Firstly, apologies for the lengthiness of this post!
In the interests of transparency though (and to save me typing this out several times), I thought I should write this post to clear up exactly what happened yesterday with regards to the St David’s/John Lewis claim made in an earlier post – feel free to leave a comment with any questions if anything is unclear though.
On Sunday, I photographed and chatted with Harriet, owner of the New York Deli as part of my Cardiff Arcades Photography Project. It’s worth noting at this point, that the point of this blog is to get to know the people behind the arcades, raise awareness and to take some great photographs. It has never been about sticking one to the man, or slagging off St David’s (nor do I hope it will be – I want to be positive, not negative.)
Here’s a timeline of events:
Sunday morning: Photoshoot with Harriet who claims that St David’s 2 had given John Lewis a 20 year rent free lease on their store, with no commitment to stay once this initial period had lapsed. She claimed this was because St David’s had promised John Lewis that 75% of the retail units in St David’s would be filled by the date of its opening, and when it looked likely that this would not happen, to keep John Lewis there they offered them this deal.
Sunday evening: The post goes up online.
Monday morning: The post is getting a fair amount of hits when the Twittersphere starts to latch on to the “20 year” claim, and I start getting lots of hits, retweets and questions.
Monday mid-morning: Hannah Waldram from The Guardian Cardiff says she will be looking into the claims made with the St David’s partnership, John Lewis and the council.
Monday afternoon: I receive an email from a representative of St David’s saying that comments in the article are inaccurate and asking me to amend the piece. Initially I worry that I’m going to face a lot of hassle, or legal action, so announce on Twitter that I’m going to take the post down. After receiving messages of support I decide to keep the post up but to include parts of the email in the post explaining the position of St David’s. I keep Harriet’s original claims there as I feel it’s important that she’s allowed to have her opinion voiced (she had mentioned that she finds it hard to get press about this in the local media).
Monday afternoon: Moments after posting extracts from the email, I receive a second email from the PR firm demanding that I remove the extracts as it should have been considered confidential. Again, worried by the tone of the email, I start to panic and immediately take out the email, despite being confused that nothing that was said in it appeared to be particularly revelatory, and, to my mind, showed them in a better light than asking me to remove it outright and change to “vehemently deny these claims.”
Monday evening: Lucy, a trainee journalist at CJS tells me that John Lewis will be issuing a press statement in reference to the comments made.
Monday evening: Lucy forwards on the press statement to me, which reads as follows:
John Lewis made a major commitment to Cardiff when we opened our first shop in Wales, investing £35m in fitting out the shop and creating 780 jobs. While we are unable to disclose the financial details of the lease, we can confirm that we took the shop on normal commercial terms, but with a 250 year lease.

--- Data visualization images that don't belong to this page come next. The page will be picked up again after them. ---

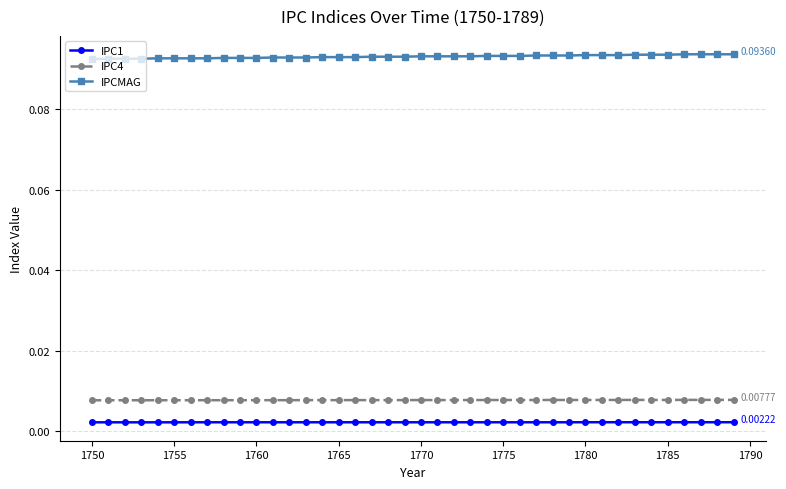

At how many categories does at least one series exceed 0?

40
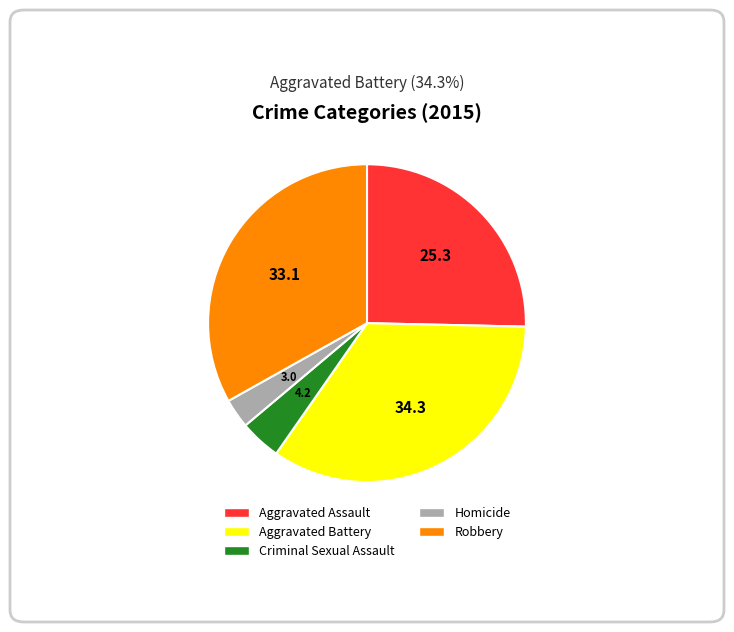

True or false: Aggravated Assault accounts for 39% of the total.

False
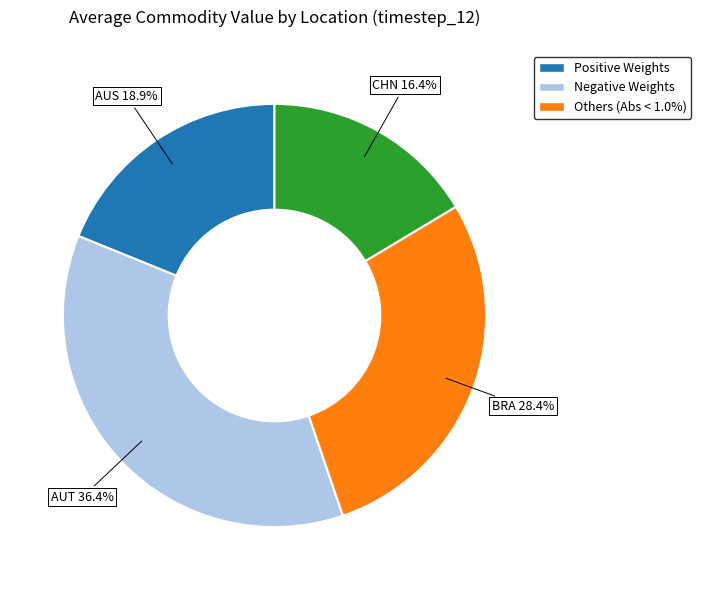

Between AUS and CHN, which is larger?

AUS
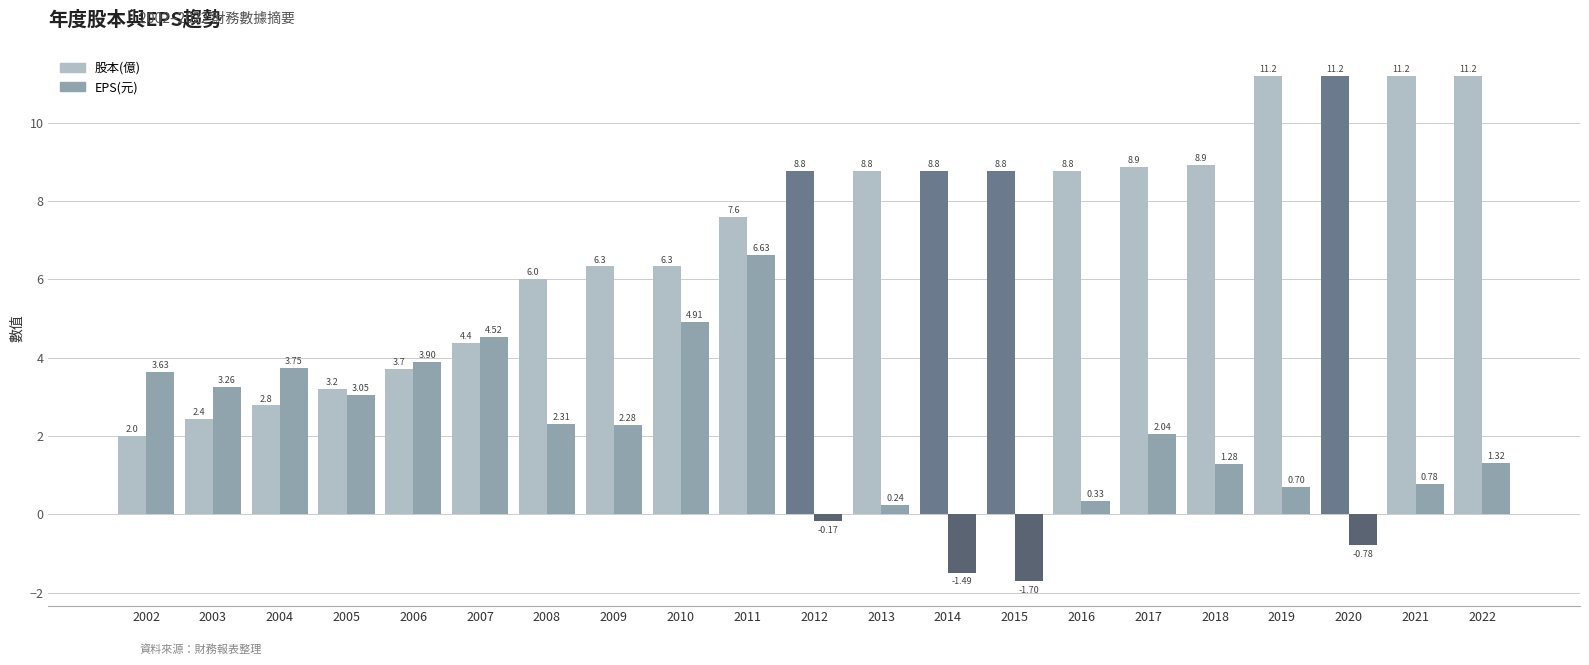

Rank the series by their maximum value, from highest to lowest.

股本(億), EPS(元)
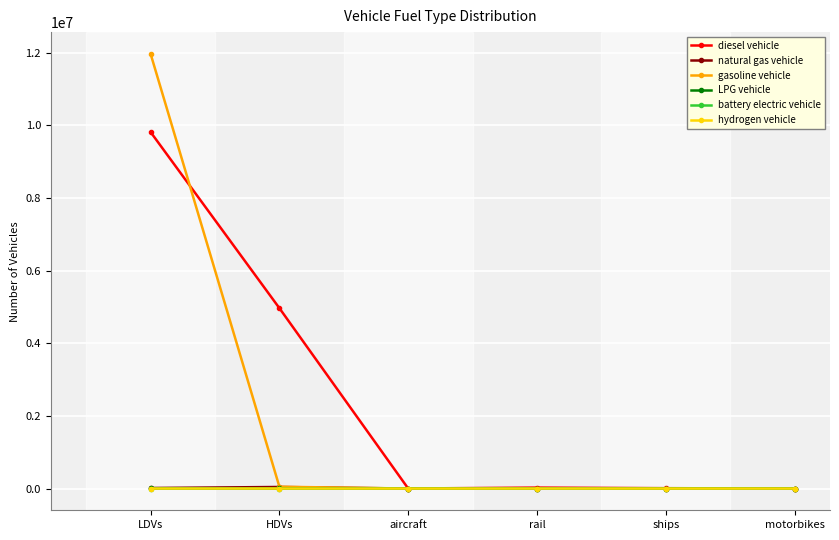

What are all the series names shown in the legend?

diesel vehicle, natural gas vehicle, gasoline vehicle, LPG vehicle, battery electric vehicle, hydrogen vehicle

Tuesday morning: I receive an email from John Lewis PR telling me that the publicity that the article has generated can only be a good thing for the arcades project, and they’d love to disclose more information but due to legal binding between them and St David’s, they are unable to reveal any of the lease details. This approach I find to be much more friendly, and explanatory, and leaves me feeling satisfied that John Lewis, at least, is happy with the position in the blogpost.
Tuesday afternoon: Hannah Waldram posts a great article on The Guardian Cardiff explaining the positions of arcade owners, St David’s, John Lewis and Cardiff Council. Oddly, I find a quote very similar to the email I was asked to retract.
Tuesday afternoon: I reveal on Twitter to a couple of people that I felt the tone of the St David’s email was aggressive and had scared me. Shortly after I miss a phone call from the PR suggesting that we had got off on the wrong foot and suggesting we meet for coffee to discuss potentially helping out with the project.
In the end, I honestly believe something positive has come out of it. Yes, I was scared by the original and subsequent email that I received yesterday. I’ve heard horror stories in the past about bloggers being smashed by corporations, so I was wary. I’m a journalist, I work in the media, so I’m used to PRs asking me to amend stories and so on, but in relation to my blog, it is just me, there are no lawyers to back me up if something goes wrong.
It’s important to consider that the tone of an email, as is the tone of a blog, hard to judge, and I think in this instance, some rushed emails and panicky phone calls led to me interpreting the tone as aggressive, whether that was meant or otherwise.
It’ll be incredibly interesting to find out what happens next, I’ll be sure to keep you informed!